Why India Needs To Be Wary Of Its New-Found Love For Nationalism

Posted by Sunit Bhattacharya in Politics, Society
June 17, 2017

In 2015, the whole country was introduced to the latest fashion of our age. In the month of September that year, an insignificant village of Bisara near Dadri in Uttar Pradesh made headlines when a person was attacked and killed by a mob. The reason projected for the said assault was consumption of beef. As everyone expected, the entire incident snowballed into a bitter controversy with each side in the political spectrum fighting for their share of publicity in the media. The infamous media on its part milked the cow and enjoyed soaring ratings. All sides were happy. The only people seriously affected by this chaos were the family members of Mohammad Akhlaq Saifi.

As the political battle raged, the family quietly left Dadri for an Indian Air Force zone in Delhi, where Akhlaq’s son Sartaj works as a corporal ranked technician. What followed this was a ridiculous discourse on nationalism, senseless comments by politicians looking for political profit and a clear attempt at polarizing the masses on communal lines by the media. This was just the initiation of a string of disgusting events that are still unfolding.

The term nation and state have clear distinctions in the literature of political science. A nation can be defined as a politico-cultural entity, which is identified by its unique character and collective rights. On the contrary, a state can be defined as a politico-judicial entity, which is identified by its sovereign rights. But over the last three years, as we have been showered with gifts of demonetization, corporate loan waivers and fund cuts in higher education, the line has slowly blurred between nation and state. The greatest gift from the government so far has probably been the State imposed nationalism. Over the last few months, it has become especially clear that the political environment of the nation is being fine-tuned to impose a strange hegemony over the people of the nation.

India has always been known for its diversity and pluralism. But the recent lynching events and the establishment’s attack on dissenting voices is a clear indicator that not everything is good and probably it is time to analyze the whole situation. Imposing a sense of nationalism through violence is probably the worst possible thing that can happen to a nation. Still, as the state with all its might has been continuously defining parameters on how to be a good Indian, it is evident that the blunders of the government are being cleverly masked by these rhetorics.

It is now an accepted fact that demonetization was a disaster for the economy and that there is a problem in the policies somewhere. No, one does not question the genuinely good things that have been done over the last three years. One questions the atmosphere of hate that is slowly developing. One questions the gross indifference of the state when it comes to reacting to the mob lynchings and the ridiculous violence of self-styled vigilante groups. One questions, why nationalism starts with the holy cow and ends at extreme dislike for dissent or rationality or just opinions.

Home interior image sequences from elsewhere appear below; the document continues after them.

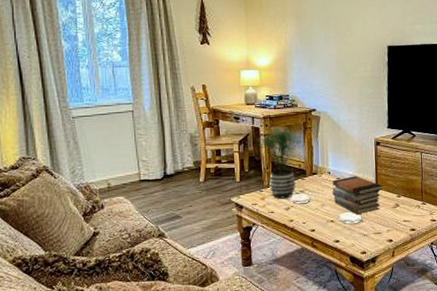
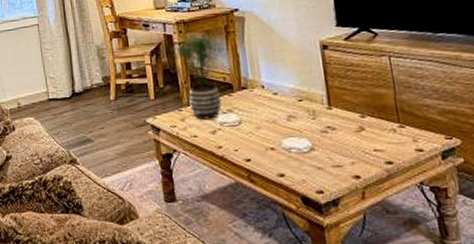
book stack: present [332,176,383,214] -> none [268,90,338,140]

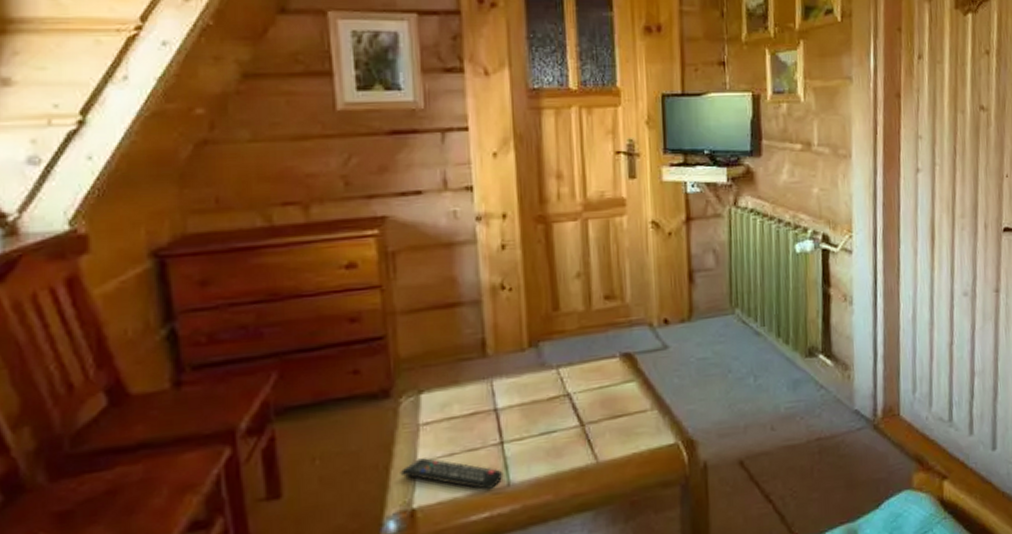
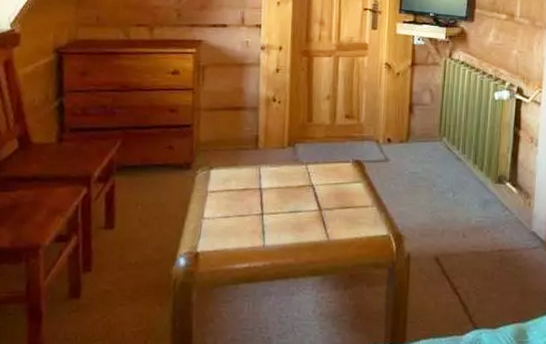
remote control: present [400,458,503,490] -> none [191,216,261,248]

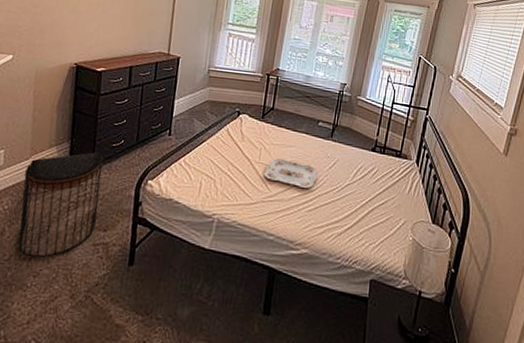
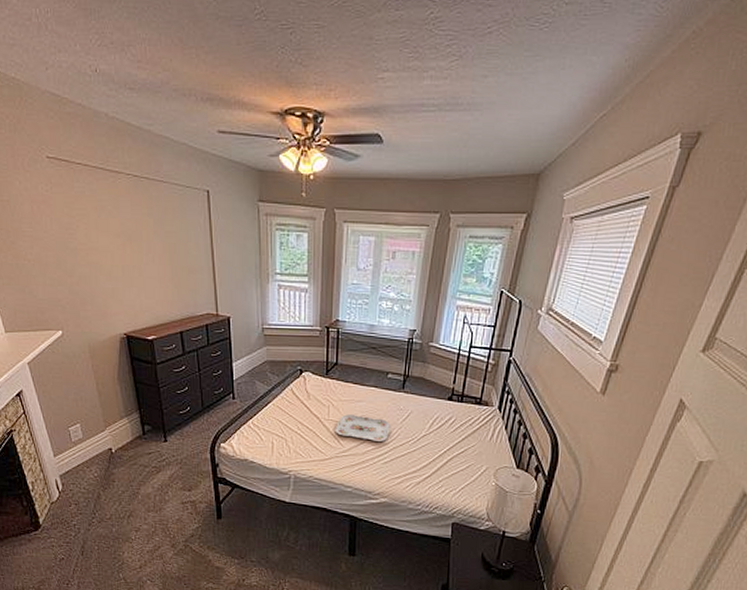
stool: present [18,152,104,259] -> none [104,420,180,516]

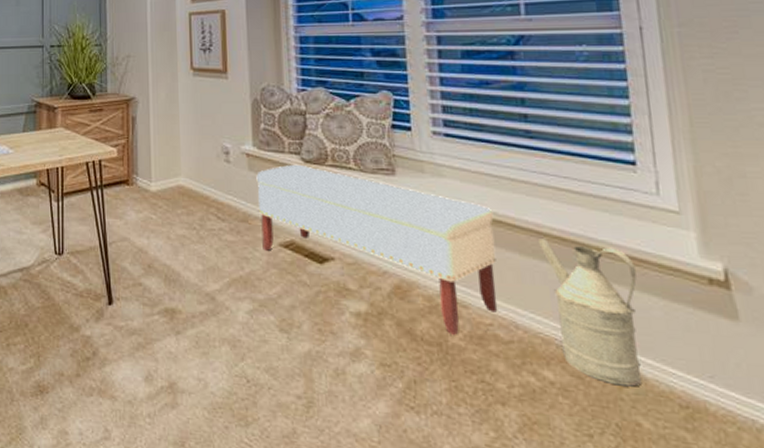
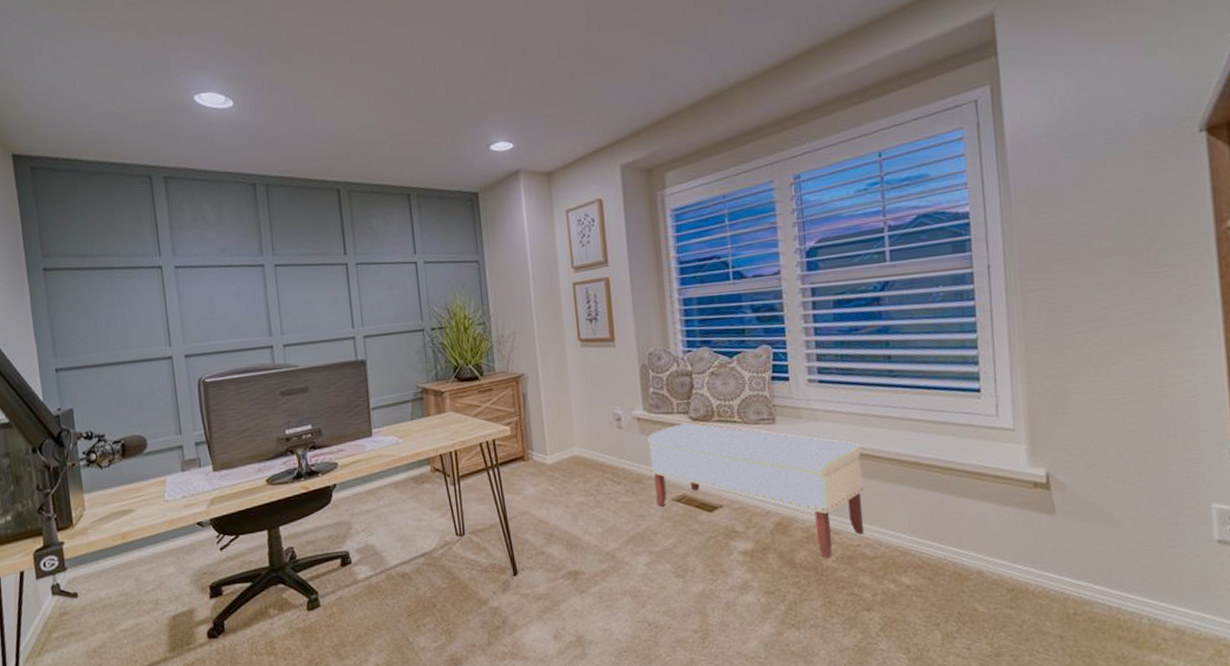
watering can: present [537,237,642,387] -> none [898,464,979,581]

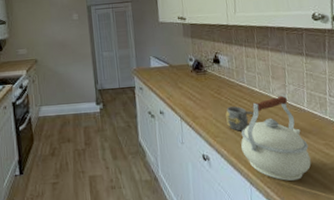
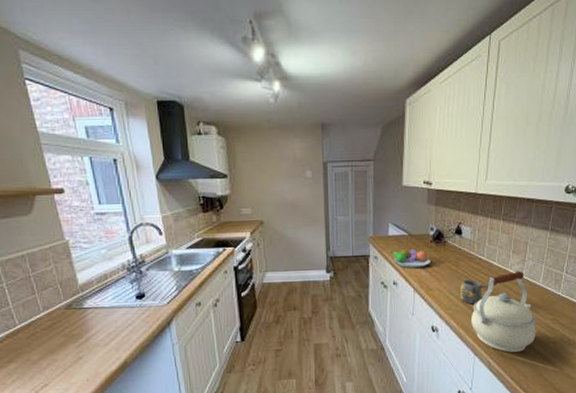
fruit bowl: none [153,78,193,98] -> present [389,247,431,269]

The concept of a nation is based on the idea that several different kinds of people, with their individual views and opinions, amicably live in a specific geographical area. The people have their own choices and have different cultures. So, these attempts at imposition of hegemony, violent reaction to dissent and glorification of wrongs are surely not in the best interests of the nation. Also, it is possible that in this struggle for implementing the idea of “superiority”, the nation loses its democratic tricolor to a single fascist color of oppressive dominance.

Maybe the gift of nationalism could have been presented in a different form. Three years is a long time for anyone to understand what is wrong with the system. The best hope lies in expecting a change in the policies. Otherwise, we are all heading towards a volatile and dangerous future.